Question: Question 4 VARIANCE ANALYSIS Disco Limited manufactures two electronic components (X and Y) in one of its factories. Titanium is one of several materials used
Question 4 VARIANCE ANALYSIS Disco Limited manufactures two electronic components (X and Y) in one of its factories. Titanium is one of several materials used in the manufacture of both components. Disco Ltd uses standard and normal costing. The standard direct labour hours per unit of production and budgeted production quantities for a 13- week period are displayed in Exhibit 1. Exhibit 1 Standard direct labour hours and budgeted production for electronic components
| Standard direct labour hours Budgeted d production quantities for 13-week period |
| x | 0.40 | 28,000 units |
| Y | 0.50 | 20,000 units |
The standard wage rate for all direct workers was $16 per hour. Throughout the 13week period 39 direct workers were employed, each working a standard 40-hour week. Budgeted manufacturing overhead for the 13-week period was $278,400 and it was allocated to products on the basis of units produced.

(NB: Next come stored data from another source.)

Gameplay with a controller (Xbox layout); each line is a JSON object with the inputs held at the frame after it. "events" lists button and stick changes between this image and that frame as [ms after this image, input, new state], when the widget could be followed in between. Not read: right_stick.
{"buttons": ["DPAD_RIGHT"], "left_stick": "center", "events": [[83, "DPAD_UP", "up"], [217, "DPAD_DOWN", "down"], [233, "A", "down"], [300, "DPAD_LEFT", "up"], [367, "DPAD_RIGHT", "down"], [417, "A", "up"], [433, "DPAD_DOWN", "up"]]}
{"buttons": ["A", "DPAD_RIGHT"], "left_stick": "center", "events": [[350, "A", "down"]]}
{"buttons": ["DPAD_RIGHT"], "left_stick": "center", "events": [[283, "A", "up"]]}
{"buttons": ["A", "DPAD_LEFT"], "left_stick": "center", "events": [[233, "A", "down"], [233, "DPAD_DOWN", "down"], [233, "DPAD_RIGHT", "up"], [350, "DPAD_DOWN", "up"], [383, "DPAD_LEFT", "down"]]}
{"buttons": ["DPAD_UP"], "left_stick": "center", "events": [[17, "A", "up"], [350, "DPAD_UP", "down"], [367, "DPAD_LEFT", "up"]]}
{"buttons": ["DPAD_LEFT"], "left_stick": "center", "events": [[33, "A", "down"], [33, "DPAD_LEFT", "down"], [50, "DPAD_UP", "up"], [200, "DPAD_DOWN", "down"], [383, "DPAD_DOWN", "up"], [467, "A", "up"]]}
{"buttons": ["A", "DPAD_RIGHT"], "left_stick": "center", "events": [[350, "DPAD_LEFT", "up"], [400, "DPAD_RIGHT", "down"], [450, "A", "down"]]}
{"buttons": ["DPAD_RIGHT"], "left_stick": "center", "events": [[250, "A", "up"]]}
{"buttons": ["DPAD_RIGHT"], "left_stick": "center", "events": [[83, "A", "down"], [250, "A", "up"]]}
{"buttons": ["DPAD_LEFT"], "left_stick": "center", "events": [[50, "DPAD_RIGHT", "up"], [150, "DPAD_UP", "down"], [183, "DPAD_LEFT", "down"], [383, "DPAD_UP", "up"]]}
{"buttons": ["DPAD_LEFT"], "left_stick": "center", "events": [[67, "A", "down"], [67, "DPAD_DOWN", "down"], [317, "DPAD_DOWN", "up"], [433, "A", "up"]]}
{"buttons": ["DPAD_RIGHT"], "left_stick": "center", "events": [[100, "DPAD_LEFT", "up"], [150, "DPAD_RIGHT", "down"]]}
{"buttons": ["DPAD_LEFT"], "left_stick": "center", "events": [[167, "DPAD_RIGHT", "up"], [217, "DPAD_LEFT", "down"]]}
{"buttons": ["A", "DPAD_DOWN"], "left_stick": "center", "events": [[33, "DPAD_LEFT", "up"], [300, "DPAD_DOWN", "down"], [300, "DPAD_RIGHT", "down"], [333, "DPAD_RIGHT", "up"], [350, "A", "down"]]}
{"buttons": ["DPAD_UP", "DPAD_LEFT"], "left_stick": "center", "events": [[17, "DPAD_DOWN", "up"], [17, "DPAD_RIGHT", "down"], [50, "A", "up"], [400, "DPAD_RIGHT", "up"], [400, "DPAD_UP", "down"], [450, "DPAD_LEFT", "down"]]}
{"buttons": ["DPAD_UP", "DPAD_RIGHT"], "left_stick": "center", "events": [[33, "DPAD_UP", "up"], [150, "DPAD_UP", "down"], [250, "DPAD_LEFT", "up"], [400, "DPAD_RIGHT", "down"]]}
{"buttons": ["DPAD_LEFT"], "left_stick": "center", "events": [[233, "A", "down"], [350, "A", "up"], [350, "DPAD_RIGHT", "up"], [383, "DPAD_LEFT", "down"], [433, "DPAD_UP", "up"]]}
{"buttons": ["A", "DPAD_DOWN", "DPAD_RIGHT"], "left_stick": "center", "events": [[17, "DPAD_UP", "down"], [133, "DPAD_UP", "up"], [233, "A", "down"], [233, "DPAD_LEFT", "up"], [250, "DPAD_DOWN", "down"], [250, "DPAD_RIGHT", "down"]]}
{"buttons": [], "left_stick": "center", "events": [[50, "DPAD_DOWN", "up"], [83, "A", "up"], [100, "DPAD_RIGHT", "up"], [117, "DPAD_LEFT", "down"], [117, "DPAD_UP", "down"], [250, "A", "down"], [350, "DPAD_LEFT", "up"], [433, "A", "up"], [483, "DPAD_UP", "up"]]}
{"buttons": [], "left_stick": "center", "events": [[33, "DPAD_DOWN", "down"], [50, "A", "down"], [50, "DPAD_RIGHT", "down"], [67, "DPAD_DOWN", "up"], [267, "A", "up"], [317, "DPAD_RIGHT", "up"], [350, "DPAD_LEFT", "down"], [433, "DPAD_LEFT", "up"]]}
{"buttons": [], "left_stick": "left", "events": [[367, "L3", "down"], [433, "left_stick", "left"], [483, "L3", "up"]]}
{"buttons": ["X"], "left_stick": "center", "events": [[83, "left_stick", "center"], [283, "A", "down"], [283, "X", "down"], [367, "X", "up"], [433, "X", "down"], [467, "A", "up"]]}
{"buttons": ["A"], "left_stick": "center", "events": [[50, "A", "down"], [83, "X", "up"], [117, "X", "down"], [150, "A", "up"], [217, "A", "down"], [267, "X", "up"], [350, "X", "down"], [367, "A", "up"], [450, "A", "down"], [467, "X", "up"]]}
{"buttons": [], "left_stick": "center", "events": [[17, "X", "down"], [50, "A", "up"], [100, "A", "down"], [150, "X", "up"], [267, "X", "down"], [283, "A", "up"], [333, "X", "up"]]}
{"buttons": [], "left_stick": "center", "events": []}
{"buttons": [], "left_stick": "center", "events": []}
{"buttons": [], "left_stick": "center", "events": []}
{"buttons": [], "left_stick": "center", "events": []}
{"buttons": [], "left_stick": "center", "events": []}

Actual production information for the 13-week period is displayed in Exhibit 2 Exhibit2: Actual production data for 13-week period Production Component X :27,000 units Component Y :22,000 units Direct wages paid $333,420
Titanium purchases (and usage) 47000 kilograms $851,100
Titanium price variance $6,650F
Manufacturing overhead $282,000 Required: (a) Calculate the flexible budget direct labour variances for the period in as much detail as possible. (b) Calculate the standard purchase price/kilogram for titanium for the period. (c) Calculate the under-/over-allocated manufacturing overhead for the period. (d) Provide the journal entry to write off the direct labour variances, the purchase price variance and the under-/over-allocated overhead from their respective accounts to Cost of Goods Sold (COGS).